▶ REQUEST:
Write out word for word each line from the top of the material through the line that has "in yellow (#ffff00)". Pictures do not go in.

· · · · · · ·

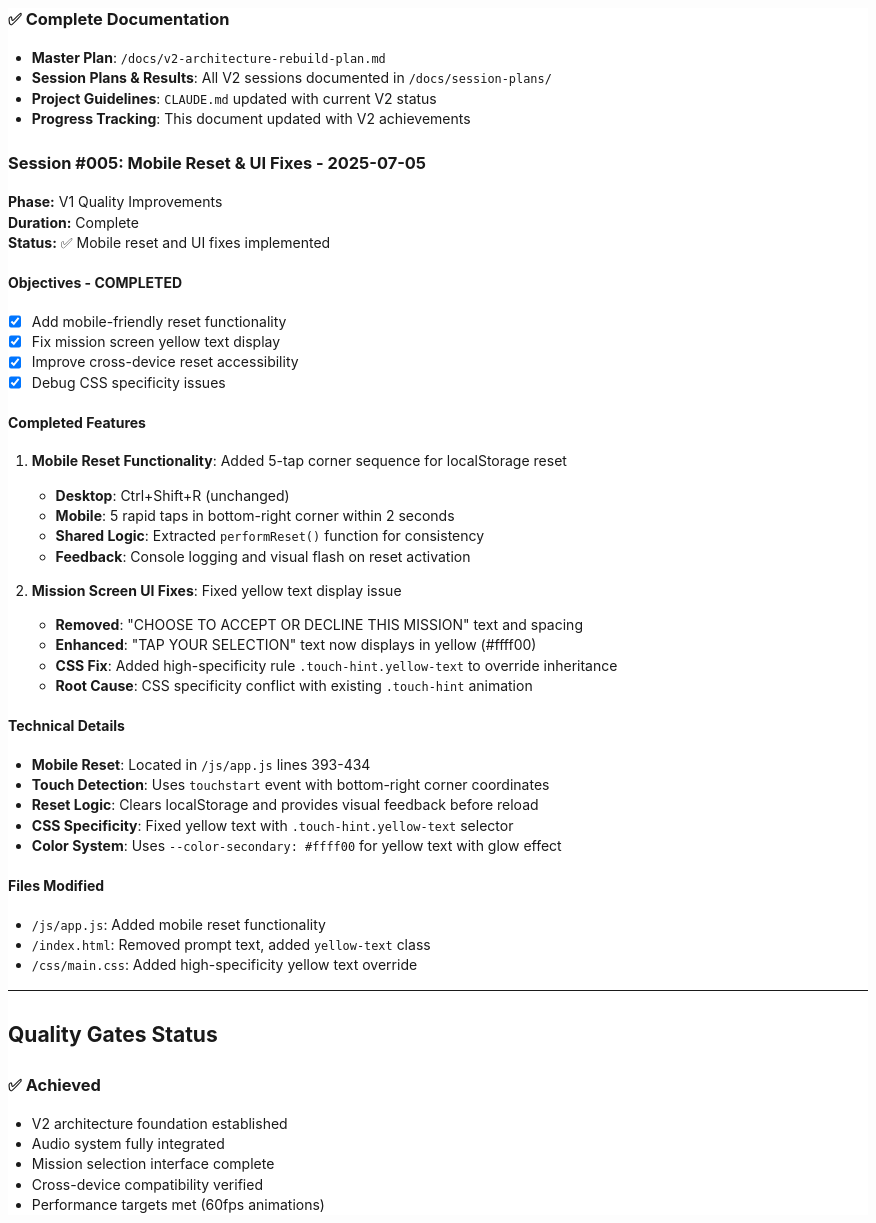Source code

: ### ✅ Complete Documentation
- **Master Plan**: `/docs/v2-architecture-rebuild-plan.md`
- **Session Plans & Results**: All V2 sessions documented in `/docs/session-plans/`
- **Project Guidelines**: `CLAUDE.md` updated with current V2 status
- **Progress Tracking**: This document updated with V2 achievements

### Session #005: Mobile Reset & UI Fixes - 2025-07-05
**Phase:** V1 Quality Improvements  
**Duration:** Complete  
**Status:** ✅ Mobile reset and UI fixes implemented

#### Objectives - COMPLETED
- [x] Add mobile-friendly reset functionality
- [x] Fix mission screen yellow text display
- [x] Improve cross-device reset accessibility
- [x] Debug CSS specificity issues

#### Completed Features
1. **Mobile Reset Functionality**: Added 5-tap corner sequence for localStorage reset
   - **Desktop**: Ctrl+Shift+R (unchanged)
   - **Mobile**: 5 rapid taps in bottom-right corner within 2 seconds
   - **Shared Logic**: Extracted `performReset()` function for consistency
   - **Feedback**: Console logging and visual flash on reset activation

2. **Mission Screen UI Fixes**: Fixed yellow text display issue
   - **Removed**: "CHOOSE TO ACCEPT OR DECLINE THIS MISSION" text and spacing
   - **Enhanced**: "TAP YOUR SELECTION" text now displays in yellow (#ffff00)
   - **CSS Fix**: Added high-specificity rule `.touch-hint.yellow-text` to override inheritance
   - **Root Cause**: CSS specificity conflict with existing `.touch-hint` animation

#### Technical Details
- **Mobile Reset**: Located in `/js/app.js` lines 393-434
- **Touch Detection**: Uses `touchstart` event with bottom-right corner coordinates
- **Reset Logic**: Clears localStorage and provides visual feedback before reload
- **CSS Specificity**: Fixed yellow text with `.touch-hint.yellow-text` selector
- **Color System**: Uses `--color-secondary: #ffff00` for yellow text with glow effect

#### Files Modified
- `/js/app.js`: Added mobile reset functionality 
- `/index.html`: Removed prompt text, added `yellow-text` class
- `/css/main.css`: Added high-specificity yellow text override

---

## Quality Gates Status

### ✅ Achieved
- V2 architecture foundation established
- Audio system fully integrated
- Mission selection interface complete
- Cross-device compatibility verified
- Performance targets met (60fps animations)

· · · · · · ·

▶ EXERCISE RESULT:
Source code

: ### ✅ Complete Documentation
- **Master Plan**: `/docs/v2-architecture-rebuild-plan.md`
- **Session Plans & Results**: All V2 sessions documented in `/docs/session-plans/`
- **Project Guidelines**: `CLAUDE.md` updated with current V2 status
- **Progress Tracking**: This document updated with V2 achievements

### Session #005: Mobile Reset & UI Fixes - 2025-07-05
**Phase:** V1 Quality Improvements  
**Duration:** Complete  
**Status:** ✅ Mobile reset and UI fixes implemented

#### Objectives - COMPLETED
- [x] Add mobile-friendly reset functionality
- [x] Fix mission screen yellow text display
- [x] Improve cross-device reset accessibility
- [x] Debug CSS specificity issues

#### Completed Features
1. **Mobile Reset Functionality**: Added 5-tap corner sequence for localStorage reset
   - **Desktop**: Ctrl+Shift+R (unchanged)
   - **Mobile**: 5 rapid taps in bottom-right corner within 2 seconds
   - **Shared Logic**: Extracted `performReset()` function for consistency
   - **Feedback**: Console logging and visual flash on reset activation

2. **Mission Screen UI Fixes**: Fixed yellow text display issue
   - **Removed**: "CHOOSE TO ACCEPT OR DECLINE THIS MISSION" text and spacing
   - **Enhanced**: "TAP YOUR SELECTION" text now displays in yellow (#ffff00)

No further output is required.